The non-overlap scores measure the dissimilarities between the search result documents within the first grouping in the ordered list for the given query appear and the first grouping in the ordered list for each of the remaining queries in the plurality of queries.
- Selecting one or more candidate queries from the remaining queries in the plurality of queries based on the non-overlap scores.
- Determining overlap scores between the given query and each of the candidate queries. The overlap scores measure the similarities between the search result documents within the second grouping in the ordered list for the given query and the second grouping in the ordered list for each of the candidate queries.
- Selecting one or more related queries from the candidate queries based on the overlap scores.
- Associating the related queries with the given query.
While the number of overlapping results can show how similar those queries may be, the numbers of non-overlapping results may show whether or not offering those queries as suggestions may help provide more opportunities for a searcher to find something potentially useful to them as being responsive to what they might be looking for.
Related queries may be shown as possible query suggestions for received queries.
These related queries can represent information requests that may be relevant to the information need of the user, while also showing search results that may be different from the information already being searched by the user. Subsequent submission of a related query by the user may increase the likelihood of assisting users in obtaining search results containing the information they seek.
The patent is:
Identification of related search queries that represent different information requests
Invented by: Sean Liu, and Emily Moxley
Assigned to: Google Inc.
US Patent 9,122,727
Granted September 1, 2015
Filed: March 1, 2013
Methods, systems and apparatus are described herein that include obtaining a respective ordered list of search result documents for each query in a plurality of queries. Non-overlap scores between search result documents within a first grouping in the ordered lists for a given query and remaining queries in the plurality of queries are then calculated.
One or more remaining queries are then selected as candidate queries using the non-overlap scores.
Overlap scores between search result documents within a second grouping in the ordered lists for the given query and the candidate queries are then calculated. One or more of the candidate queries are selected as related queries for the given query using the overlap scores. The related queries are then associated with the given query.
What the patent tells us is that sometimes some queries that may “represent related topics or concepts” will have higher-ranked search results are quite different, and lower-ranked search results may include several documents in common. If there is an appreciable overlap among their lower-ranked search results in comparison to their higher-ranked search results, that can indicate a likelihood that the two queries represent related information requests, but that they do not represent the same or similar information requests.
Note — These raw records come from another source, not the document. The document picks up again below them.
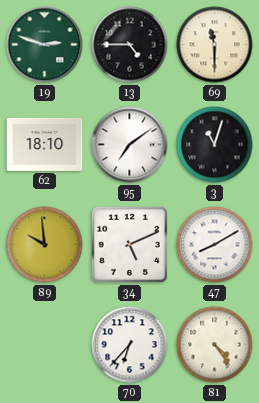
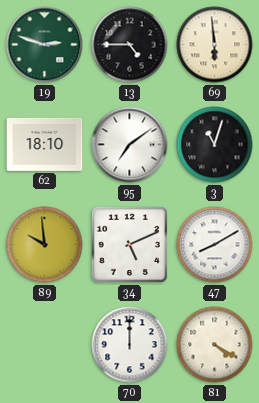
69: 11:30 -> 5:59
70: 6:37 -> 12:00
81: 4:24 -> 4:20
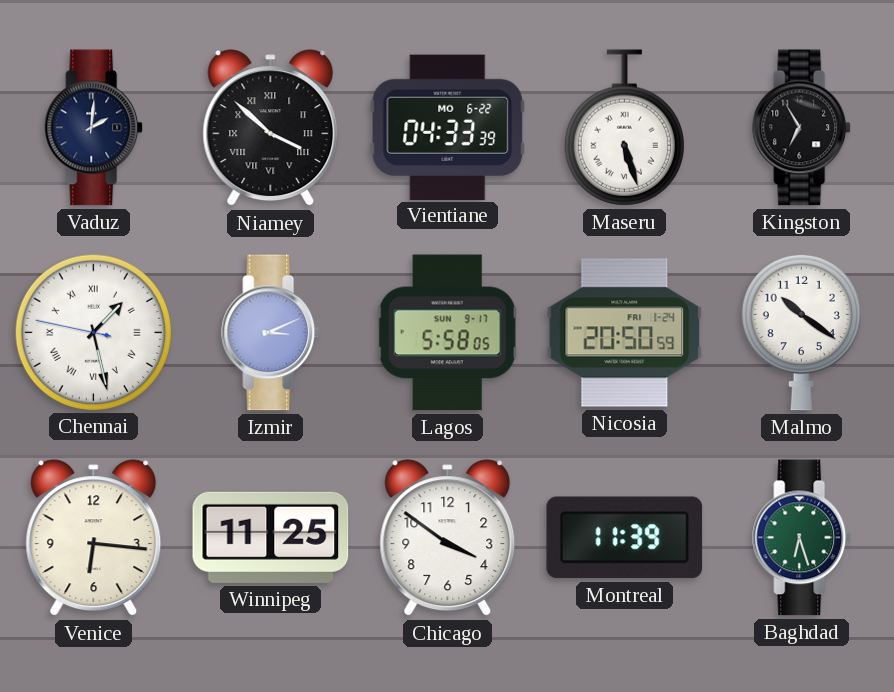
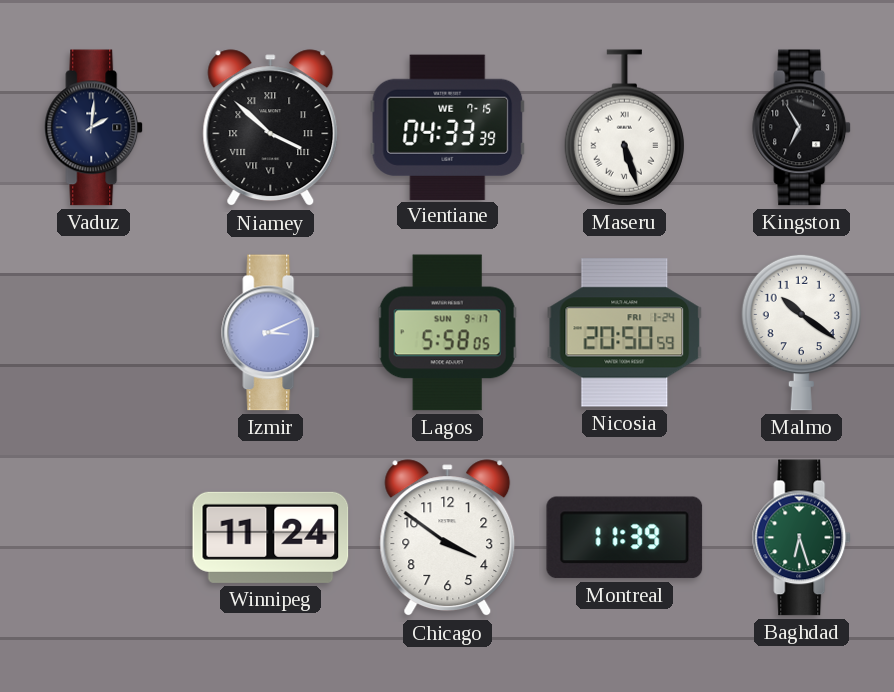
Vientiane date: MO 6-22 -> WE 7-15
Chennai: 1:27 -> none
Venice: 6:16 -> none
Winnipeg: 11:25 -> 11:24
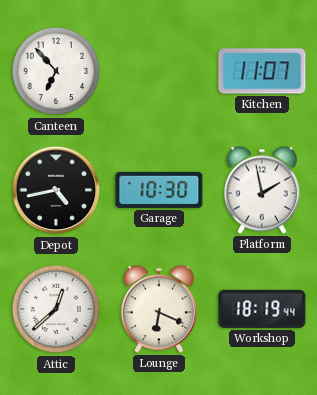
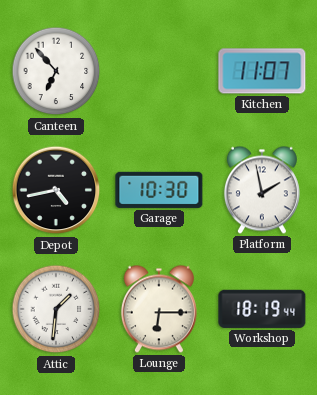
Attic: 12:38 -> 1:31
Lounge: 6:19 -> 6:15
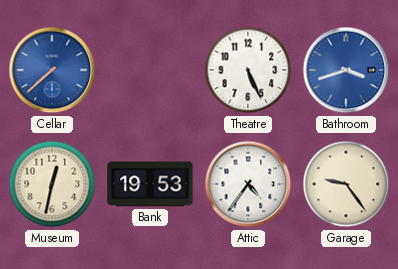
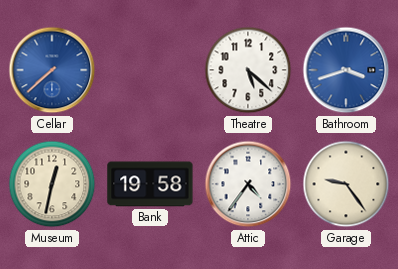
Theatre: 5:26 -> 5:22
Bank: 19:53 -> 19:58
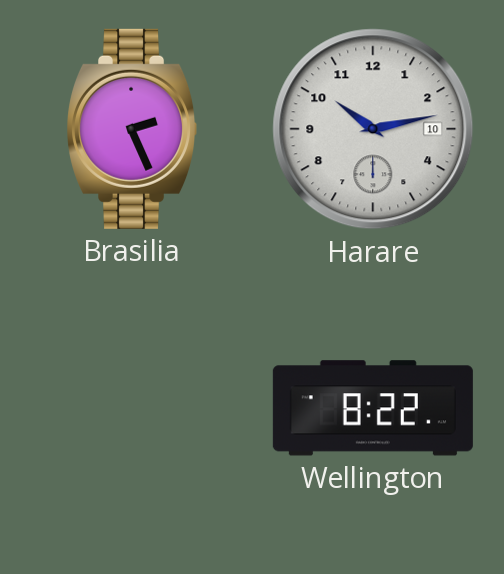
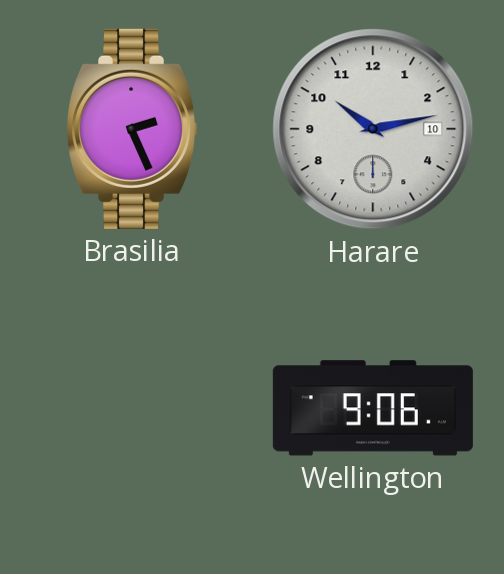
Wellington: 8:22 -> 9:06
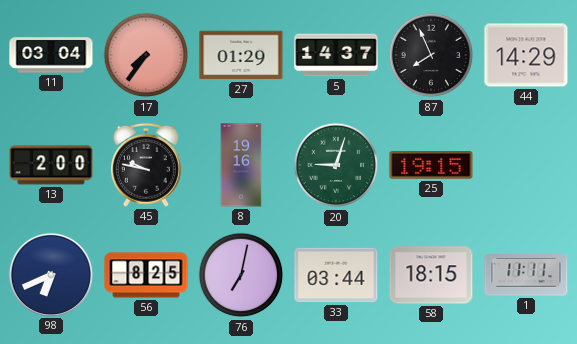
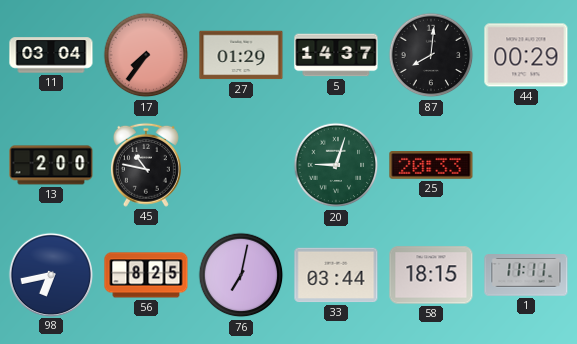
87: 7:56 -> 8:01
44: 14:29 -> 00:29
45: 9:47 -> 10:47
8: 19:16 -> none
25: 19:15 -> 20:33
98: 6:41 -> 6:43
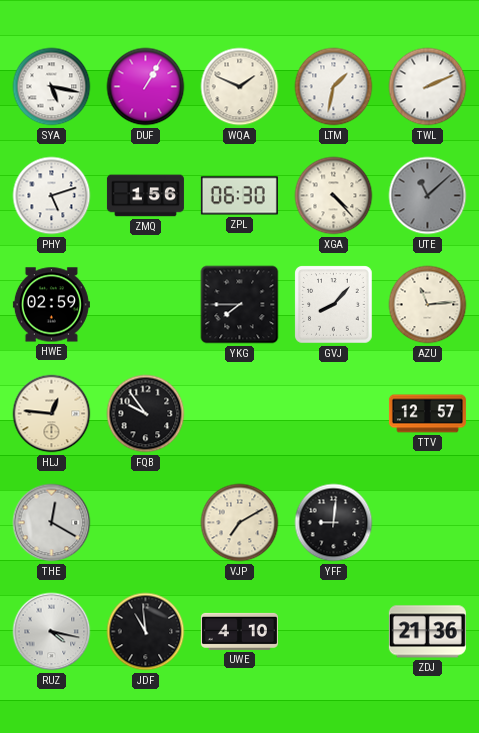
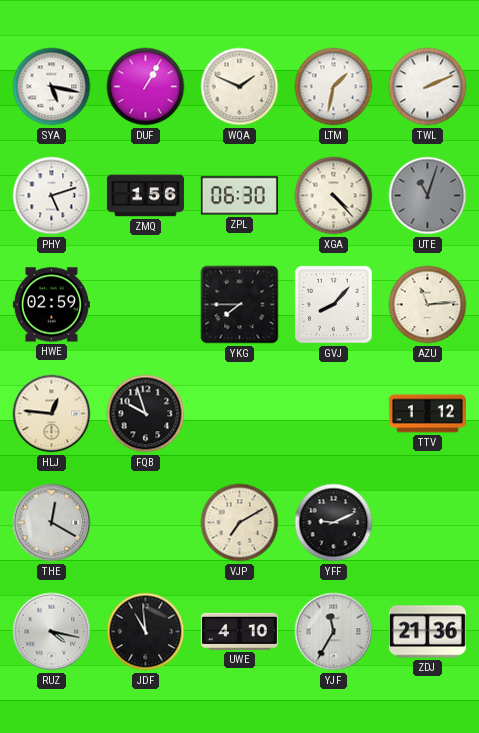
UTE: 11:08 -> 11:03
FQB: 9:54 -> 9:57
TTV: 12:57 -> 1:12
YFF: 9:01 -> 9:11
YJF: none -> 11:35
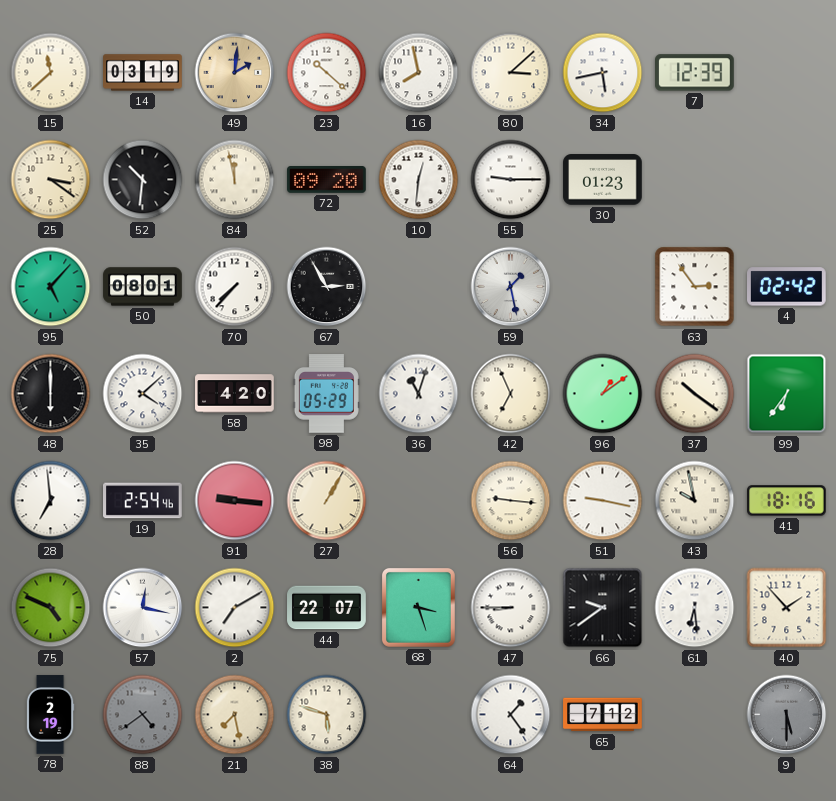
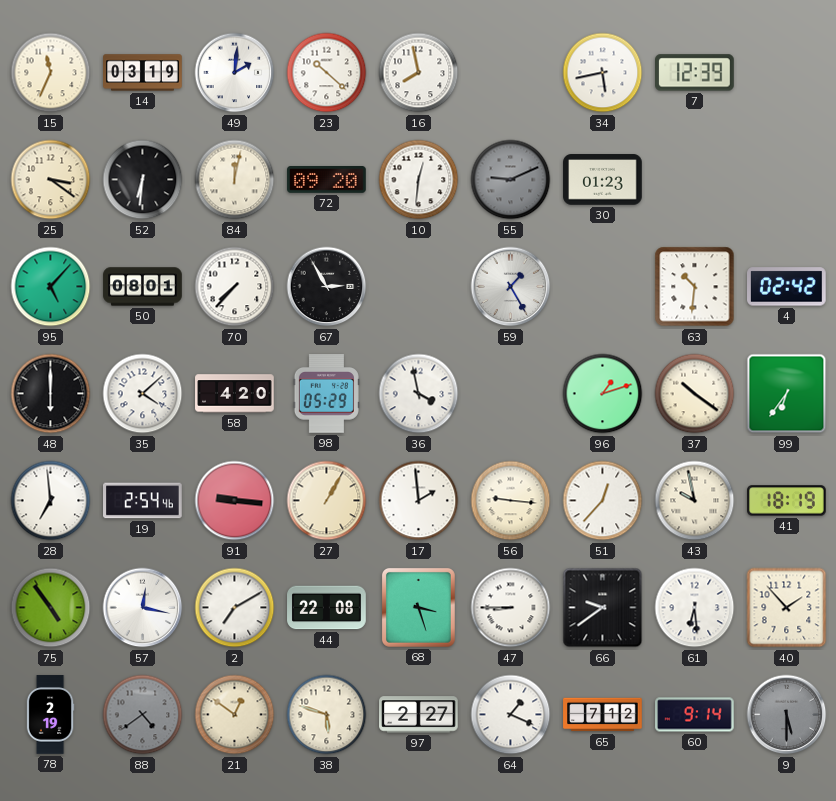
15: 11:38 -> 11:34
49 dial: champagne -> white
80: 3:08 -> none
52: 10:31 -> 6:31
84: 11:58 -> 12:02
55: 9:15 -> 9:11
55 dial: white -> grey
59: 1:28 -> 1:25
63: 2:54 -> 10:31
36: 11:03 -> 3:58
42: 6:56 -> none
96: 1:09 -> 1:12
17: none -> 1:59
51: 9:17 -> 12:37
41: 18:16 -> 18:19
75: 4:49 -> 4:54
44: 22:07 -> 22:08
21: 7:28 -> 12:51
97: none -> 2:27
64: 1:24 -> 1:19
60: none -> 9:14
Because of that, there’s possible value in providing those related queries as query suggestions to the searcher. These related queries could represent information requests that could be relevant to the information need of the user, while also showing them different search results, from the ones already shown to them. That can reduce or eliminate a repeated, prominent presentation of the same search results during a search session. These related query suggestions are seen as meaningful, and could, therefore, increase the likelihood of assisting users in obtaining search results containing the information they seek.
It does make sense that there may be overlap among the lower-ranking results for related queries because the higher ranked results for them would be more related to the words and terms used in those queries themselves, and the lower-ranked terms for both would produce pages that aren’t quite as relevant for those exact queries.
The patent provides and example of a search query “giant panda”, with some related queries shown as “related searches.” that include “panda conservation”, “red panda”, “beijing zoo”, “panda research centers” and “Toronto zoo”. We see a slightly different set now, if we run that search:
Another example provided is when a searcher submits the query “startups”, and related queries include “incubator”, “ipo”, “silicon valley”, “entrepreneurship” and “tech blogs”. Again, a slightly different set of suggestions for queries:
These additional search suggestions may be taken from other queries performed that may be related to this topic and maybe selected as suggestions based upon how much overlap there may have been in pages returned as search results for these queries, after the more specific higher ranking results were returned.